室内を見回してみたが、保険教諭以外は誰もいない。 ベッドの仕切りのカーテンも開いている。
「誰か探しているの?」
「あー、はい。 ブラッ・・・。 じゃなくて、黒髪ロングの女子を」
その言葉を聞いて、彼女はクスリと笑う。
「小橋さんのことね。 今ここにはいないけど、何か大事な用事?」
「いや、特にそういうわけでは」
「へぇ・・・。 特に用事があるわけでもないのに、男子が女子を探している。 君はそう言うのね?」
ジッと見つめられると、全てを見透かされたような気分になってくる。
「そんなんじゃないです!」
「じゃあ、どんなんなの?」
「ぅ・・・」
わざと繰り返すように言う彼女に、反論する言葉が出ない。 本当に深い意味はないのだ。 自分でも、何故気になったのかよく分かっていない。
―――・・・この人、絶対にドSだよな。
このようなやり取りを、好んでやってくる男子生徒がいるとも聞いたことがある。 だが、自分にそんな趣味はない。

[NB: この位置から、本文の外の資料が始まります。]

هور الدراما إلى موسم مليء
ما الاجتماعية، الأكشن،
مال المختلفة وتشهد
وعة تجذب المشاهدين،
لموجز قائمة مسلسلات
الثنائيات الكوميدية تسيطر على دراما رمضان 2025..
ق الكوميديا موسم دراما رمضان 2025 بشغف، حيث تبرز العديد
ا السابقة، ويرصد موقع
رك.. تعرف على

竜真がどう言おうかと困っていると、それに満足したのか彼女は微笑みを浮かべてきた。
「さっきまでいたんだけどね。 一限目が終わる数分前に、まだ出ていっちゃったのよ」
詳しく聞くと、彼女はふらりと現れふらりと消えるらしい。
「どこへ行ったのか分かります?」
「どうして小橋さんに拘るのか教えてもらっていないのに、言うわけにはいかないわね」
不敵に笑いながら、彼女は足を組み替えてみせる。 ジャストサイズの布地が、艶やかに動いた。 どうやら簡単には教えてもらえそうにない。
これ以上食い下がる必要もなかったのだが、このままではただ暇つぶしに使われただけになってしまう。

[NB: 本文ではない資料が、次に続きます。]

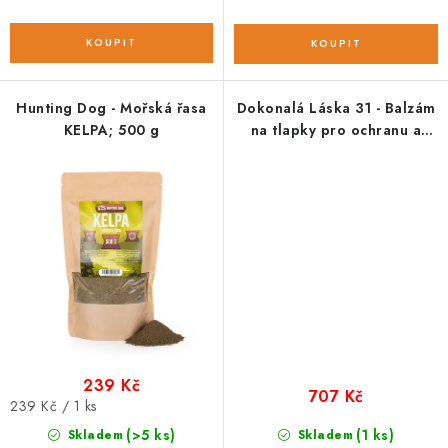
Hunting Dog - Mořská řasa
Dokonalá Láska 31 - Balzám
KELPA; 500 g
na tlapky pro ochranu a
péči; 60 ml
239 Kč
707 Kč
Měrná
239 Kč / 1 ks
cena:
(>5 ks)
(1 ks)
Skladem
Skladem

「どうして、勝手にいなくなる彼女を止めないんですか?」
「それは生徒の自由だからよ。 本人がそれでいいなら、それでいいの」
「なら、彼女の行き先くらい俺に教えてくれても」
「しつこい男はモテないわよ」
「別にモテたいとは思っていませんから」
「ふぅーん。 まぁ、いいわ。 行き先なんて知らないわよ。 私は、彼女の保護者ではないんだから」
「そんな・・・」
無駄足だった。 今までのやり取りは全て不毛。 結局、ここへ来て分かったことは何もない。

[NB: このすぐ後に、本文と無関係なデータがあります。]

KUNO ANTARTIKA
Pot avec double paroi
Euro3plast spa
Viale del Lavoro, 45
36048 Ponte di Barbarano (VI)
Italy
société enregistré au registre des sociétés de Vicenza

―――だけどこの話ぶりからすると、小橋さんが保健室へよく来るというのは間違いなさそうだな。
「また来ます」
「あら、そう」
休憩時間も終わりそうなため、竜真は大人しく背中を向けた。 だが手を伸ばしたところで急にドアが開き、思わずその場で固まってしまう。
「・・・ん」
そこに立っていたのは――――今まで探していた、小橋さんだった。 彼女は一瞬竜真と目が合ったがすぐにそらし、軽く俯きながら言う。
「どいてもらえる?」
「あ、ごめん」
慌てて隣に避けると、彼女は保健室の奥にある机へと向かっていった。 更に振り返ると、保健教諭がニヤニヤとしながらこちらを見ている。 癪であるが、このまま声をかけるのは躊躇った。
―キーンコーンカーンコーン。
更に間の悪いことに、チャイムが鳴ってしまう。 それに続くよう、保健教諭が言った。
「ほら、教室へ戻った戻った。 二限目が始まるわよ」
―――・・・仕方ない、昼休みにまた来てみるか。